Brad chose not to counter one of the copies, likely because he valued the Brainstorm highly with Young Pyromancer on the battlefield, but given my Cabal Therapy in the graveyard, I think it’s right for him to make the trade early. He knew the top of his deck from a Ponder and could easily see that ten Goblins would not be enough against his upcoming Deathrite Shamans.

As it is, a fourteen-Goblin Empty the Warrens would’ve been just short as well, assuming I take the Brainstorm away and Brad, doing the math, immediately trades the Young Pyromancer away. My first attack would’ve been for eight, then five after the third Deathrite comes down, and then two, leaving Brad at exactly one.

So while my mistakes didn’t directly lead to losing the game, I would’ve given Brad the opportunity to make a game-losing mistake by either not blocking immediately with Young Pyromancer or countering an irrelevant Lotus Petal.

The Game

It’s incredible to me that so much could be going on in a single turn of Magic, and perhaps that’s what I like about combo decks so much. They condense the action of a game in time without reducing it in quantity, so the games are much denser. As a player, I find that uniquely exciting, and while I’m often mentally drained after a day of combo playing, it’s a rewarding exhaustion, like after a long workout.
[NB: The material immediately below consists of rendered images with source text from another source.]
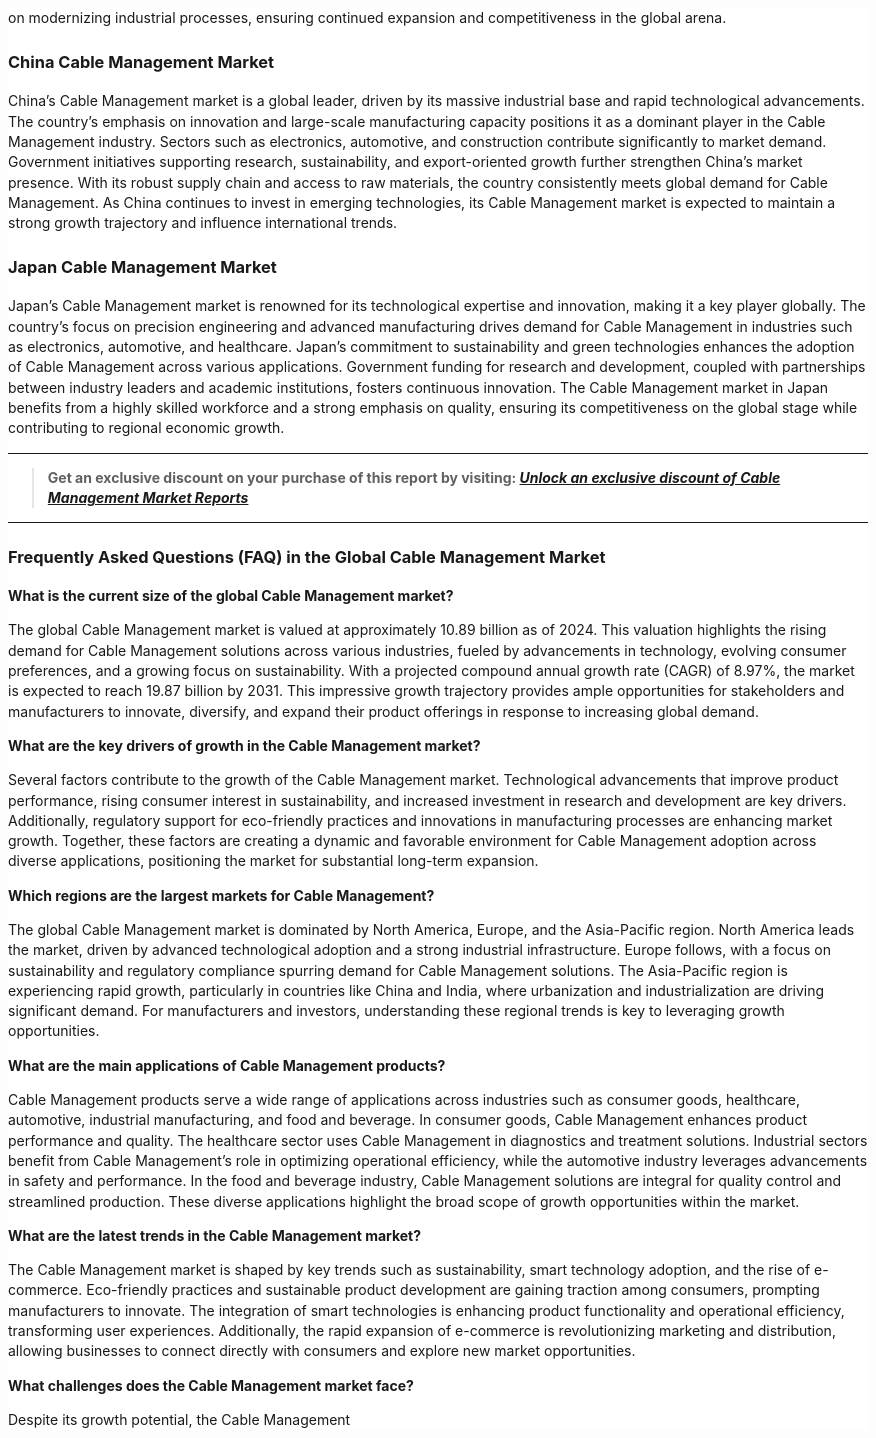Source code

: on modernizing industrial processes, ensuring continued expansion and competitiveness in the global arena.</p><h3>China Cable Management Market</h3><p>China&rsquo;s Cable Management market is a global leader, driven by its massive industrial base and rapid technological advancements. The country&rsquo;s emphasis on innovation and large-scale manufacturing capacity positions it as a dominant player in the Cable Management industry. Sectors such as electronics, automotive, and construction contribute significantly to market demand. Government initiatives supporting research, sustainability, and export-oriented growth further strengthen China&rsquo;s market presence. With its robust supply chain and access to raw materials, the country consistently meets global demand for Cable Management. As China continues to invest in emerging technologies, its Cable Management market is expected to maintain a strong growth trajectory and influence international trends.</p><h3>Japan Cable Management Market</h3><p>Japan&rsquo;s Cable Management market is renowned for its technological expertise and innovation, making it a key player globally. The country&rsquo;s focus on precision engineering and advanced manufacturing drives demand for Cable Management in industries such as electronics, automotive, and healthcare. Japan&rsquo;s commitment to sustainability and green technologies enhances the adoption of Cable Management across various applications. Government funding for research and development, coupled with partnerships between industry leaders and academic institutions, fosters continuous innovation. The Cable Management market in Japan benefits from a highly skilled workforce and a strong emphasis on quality, ensuring its competitiveness on the global stage while contributing to regional economic growth.</p><hr /><blockquote><p><strong>Get an exclusive discount on your purchase of this report by visiting: <em><a href="://marketresearchpulse.com/ask-for-discount/68833?utm_source=Github&amp;utm_medium=023">Unlock an exclusive discount of Cable Management Market Reports</a></em>&nbsp;</strong></p></blockquote><hr /><h3>Frequently Asked Questions (FAQ) in the Global Cable Management Market</h3><p><strong>What is the current size of the global Cable Management market?</strong></p><p>The global Cable Management market is valued at approximately 10.89 billion as of 2024. This valuation highlights the rising demand for Cable Management solutions across various industries, fueled by advancements in technology, evolving consumer preferences, and a growing focus on sustainability. With a projected compound annual growth rate (CAGR) of 8.97%, the market is expected to reach 19.87 billion by 2031. This impressive growth trajectory provides ample opportunities for stakeholders and manufacturers to innovate, diversify, and expand their product offerings in response to increasing global demand.</p><p><strong>What are the key drivers of growth in the Cable Management market?</strong></p><p>Several factors contribute to the growth of the Cable Management market. Technological advancements that improve product performance, rising consumer interest in sustainability, and increased investment in research and development are key drivers. Additionally, regulatory support for eco-friendly practices and innovations in manufacturing processes are enhancing market growth. Together, these factors are creating a dynamic and favorable environment for Cable Management adoption across diverse applications, positioning the market for substantial long-term expansion.</p><p><strong>Which regions are the largest markets for Cable Management?</strong></p><p>The global Cable Management market is dominated by North America, Europe, and the Asia-Pacific region. North America leads the market, driven by advanced technological adoption and a strong industrial infrastructure. Europe follows, with a focus on sustainability and regulatory compliance spurring demand for Cable Management solutions. The Asia-Pacific region is experiencing rapid growth, particularly in countries like China and India, where urbanization and industrialization are driving significant demand. For manufacturers and investors, understanding these regional trends is key to leveraging growth opportunities.</p><p><strong>What are the main applications of Cable Management products?</strong></p><p>Cable Management products serve a wide range of applications across industries such as consumer goods, healthcare, automotive, industrial manufacturing, and food and beverage. In consumer goods, Cable Management enhances product performance and quality. The healthcare sector uses Cable Management in diagnostics and treatment solutions. Industrial sectors benefit from Cable Management&rsquo;s role in optimizing operational efficiency, while the automotive industry leverages advancements in safety and performance. In the food and beverage industry, Cable Management solutions are integral for quality control and streamlined production. These diverse applications highlight the broad scope of growth opportunities within the market.</p><p><strong>What are the latest trends in the Cable Management market?</strong></p><p>The Cable Management market is shaped by key trends such as sustainability, smart technology adoption, and the rise of e-commerce. Eco-friendly practices and sustainable product development are gaining traction among consumers, prompting manufacturers to innovate. The integration of smart technologies is enhancing product functionality and operational efficiency, transforming user experiences. Additionally, the rapid expansion of e-commerce is revolutionizing marketing and distribution, allowing businesses to connect directly with consumers and explore new market opportunities.</p><p><strong>What challenges does the Cable Management market face?</strong></p><p>Despite its growth potential, the Cable Management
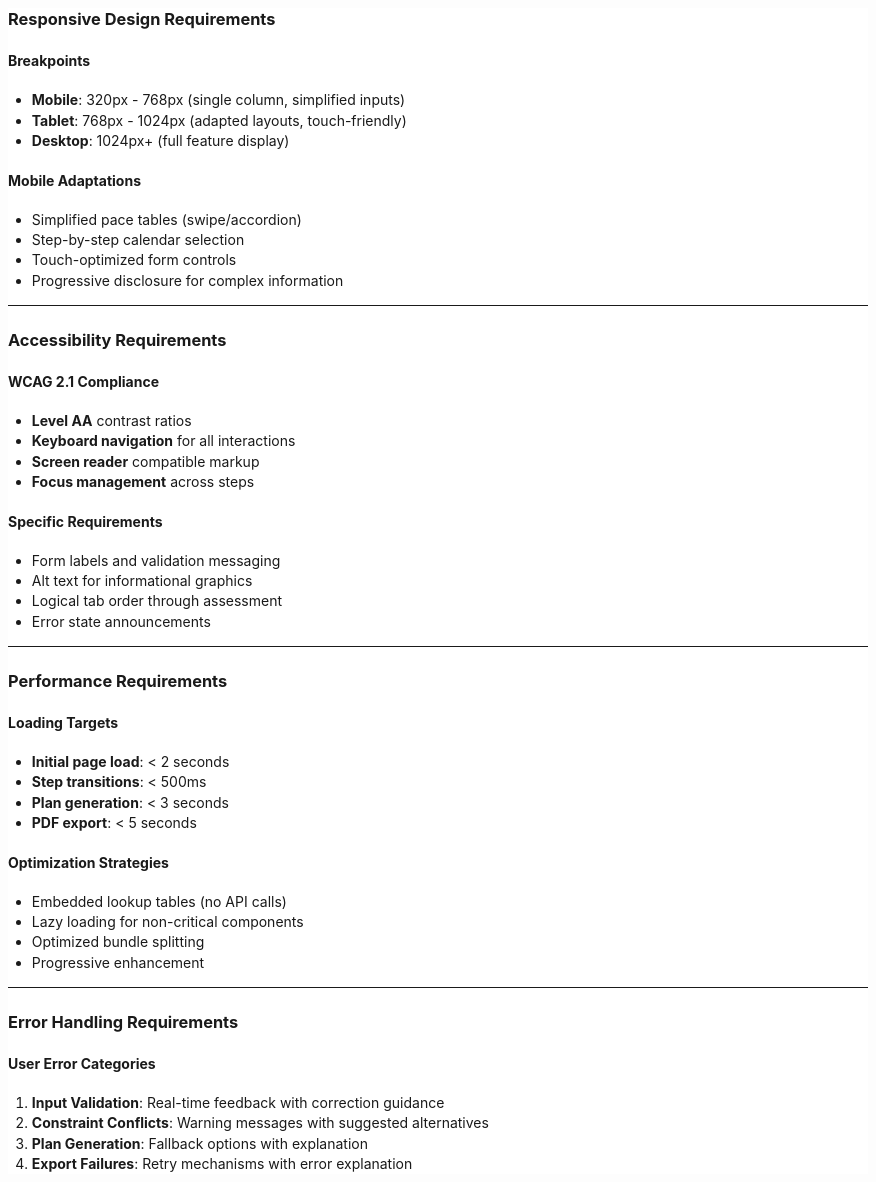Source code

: 
### Responsive Design Requirements

#### Breakpoints
- **Mobile**: 320px - 768px (single column, simplified inputs)
- **Tablet**: 768px - 1024px (adapted layouts, touch-friendly)
- **Desktop**: 1024px+ (full feature display)

#### Mobile Adaptations
- Simplified pace tables (swipe/accordion)
- Step-by-step calendar selection
- Touch-optimized form controls
- Progressive disclosure for complex information

---

### Accessibility Requirements

#### WCAG 2.1 Compliance
- **Level AA** contrast ratios
- **Keyboard navigation** for all interactions
- **Screen reader** compatible markup
- **Focus management** across steps

#### Specific Requirements
- Form labels and validation messaging
- Alt text for informational graphics
- Logical tab order through assessment
- Error state announcements

---

### Performance Requirements

#### Loading Targets
- **Initial page load**: < 2 seconds
- **Step transitions**: < 500ms
- **Plan generation**: < 3 seconds
- **PDF export**: < 5 seconds

#### Optimization Strategies
- Embedded lookup tables (no API calls)
- Lazy loading for non-critical components
- Optimized bundle splitting
- Progressive enhancement

---

### Error Handling Requirements

#### User Error Categories
1. **Input Validation**: Real-time feedback with correction guidance
2. **Constraint Conflicts**: Warning messages with suggested alternatives
3. **Plan Generation**: Fallback options with explanation
4. **Export Failures**: Retry mechanisms with error explanation

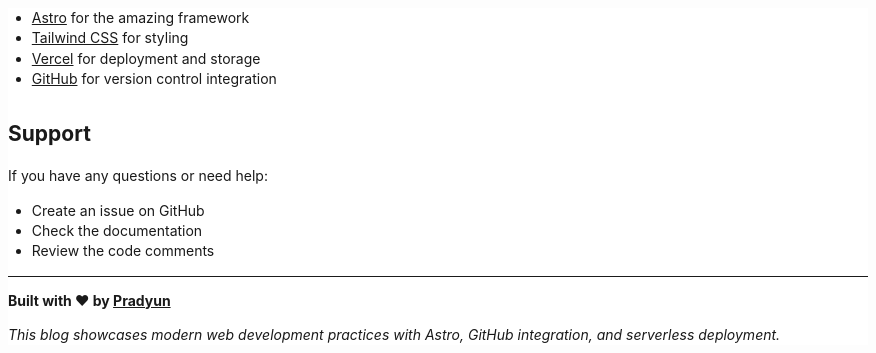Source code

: - [Astro](https://astro.build/) for the amazing framework
- [Tailwind CSS](https://tailwindcss.com/) for styling
- [Vercel](https://vercel.com/) for deployment and storage
- [GitHub](https://github.com/) for version control integration

## Support

If you have any questions or need help:

- Create an issue on GitHub
- Check the documentation
- Review the code comments

---

**Built with ❤️ by [Pradyun](https://github.com/r-pradyun)**

*This blog showcases modern web development practices with Astro, GitHub integration, and serverless deployment.*
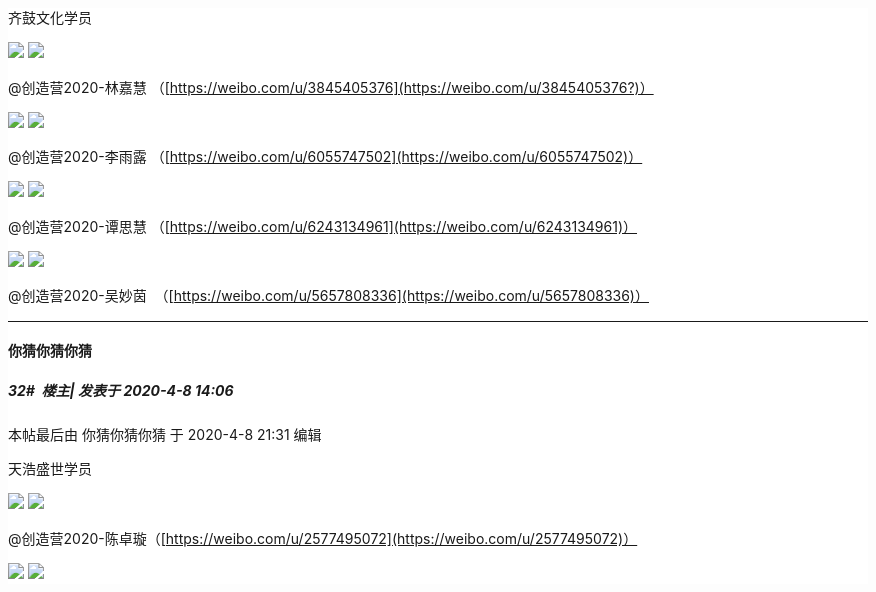 齐鼓文化学员


<img src="http://wx2.sinaimg.cn/large/e0065810ly1gdm7q1jtd7j20u01hchdu.jpg" referrerpolicy="no-referrer">

<img src="http://wx4.sinaimg.cn/mw1024/e5343ac0ly1fzq1bkacjyj21gi26r4qu.jpg" referrerpolicy="no-referrer">

@创造营2020-林嘉慧 （[https://weibo.com/u/3845405376](https://weibo.com/u/3845405376?)）

<img src="http://wx2.sinaimg.cn/mw1024/006BPiyOgy1gdm65y0eh7j30u01hc7wi.jpg" referrerpolicy="no-referrer">
<img src="http://wx4.sinaimg.cn/mw1024/006BPiyOly1g827xmm17gj316o15t4qq.jpg" referrerpolicy="no-referrer">

@创造营2020-李雨露 （[https://weibo.com/u/6055747502](https://weibo.com/u/6055747502)）





<img src="http://wx4.sinaimg.cn/large/e0065810ly1gdm7q3ih7jj20u01hc7wi.jpg" referrerpolicy="no-referrer">

<img src="http://wx3.sinaimg.cn/mw1024/006OvyBbgy1gazfz8sxqqj31o01o0x6p.jpg" referrerpolicy="no-referrer">

@创造营2020-谭思慧 （[https://weibo.com/u/6243134961](https://weibo.com/u/6243134961)）


<img src="http://wx2.sinaimg.cn/large/e0065810ly1gdm7q6pgnsj20u01hcqv6.jpg" referrerpolicy="no-referrer">

<img src="http://wx2.sinaimg.cn/mw1024/006aTApagy1gczpuyhxzyj31oe2io1kx.jpg" referrerpolicy="no-referrer">

@创造营2020-吴妙茵  （[https://weibo.com/u/5657808336](https://weibo.com/u/5657808336)）











-----

####  你猜你猜你猜  
##### 32#         楼主| 发表于 2020-4-8 14:06



 本帖最后由 你猜你猜你猜 于 2020-4-8 21:31 编辑 


天浩盛世学员

<img src="http://wx4.sinaimg.cn/large/e0065810ly1gdm80hu8p7j20u01hc1kz.jpg" referrerpolicy="no-referrer">
<img src="http://wx3.sinaimg.cn/mw1024/99a17420gy1gd62dop9awj21o0280e81.jpg" referrerpolicy="no-referrer">

@创造营2020-陈卓璇（[https://weibo.com/u/2577495072](https://weibo.com/u/2577495072)）

<img src="http://wx4.sinaimg.cn/large/e0065810ly1gdm80k4q2ij20u01hc4qq.jpg" referrerpolicy="no-referrer">

<img src="http://wx4.sinaimg.cn/mw1024/006c5J9Ggy1gd32l0vvpij31sc2dsqv5.jpg" referrerpolicy="no-referrer">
That’s not to say that other decks can’t do similar things. Legacy overall is a condensed format because of its speed and the ubiquity of cheap spells, which is why many players love the format so much.

But at its core, Magic is a game that blends strategic planning, tactical proficiency, and reasoning with hidden information. Combo decks, Storm especially, stress the latter two, which are the aspects of the game I find most satisfying. On the other end of the spectrum is midrange, which strongly stresses the first, and by now I think you’re all aware of my distaste for midrange decks.

Become Combo Players

For those of you that aren’t combo lovers, I hope you take away from this the importance of the hidden information game when playing against combo decks. If you find yourself struggling against them, the best practice you can have is to play the matchup from the opposing side. You need to be able to quickly deduce what options are available to your combo opponents so you can more readily suss out where their choke point is and what cards are potentially traps. You need to get inside the mind of the combo player.

Just don’t stay for too long. It’s a scary place.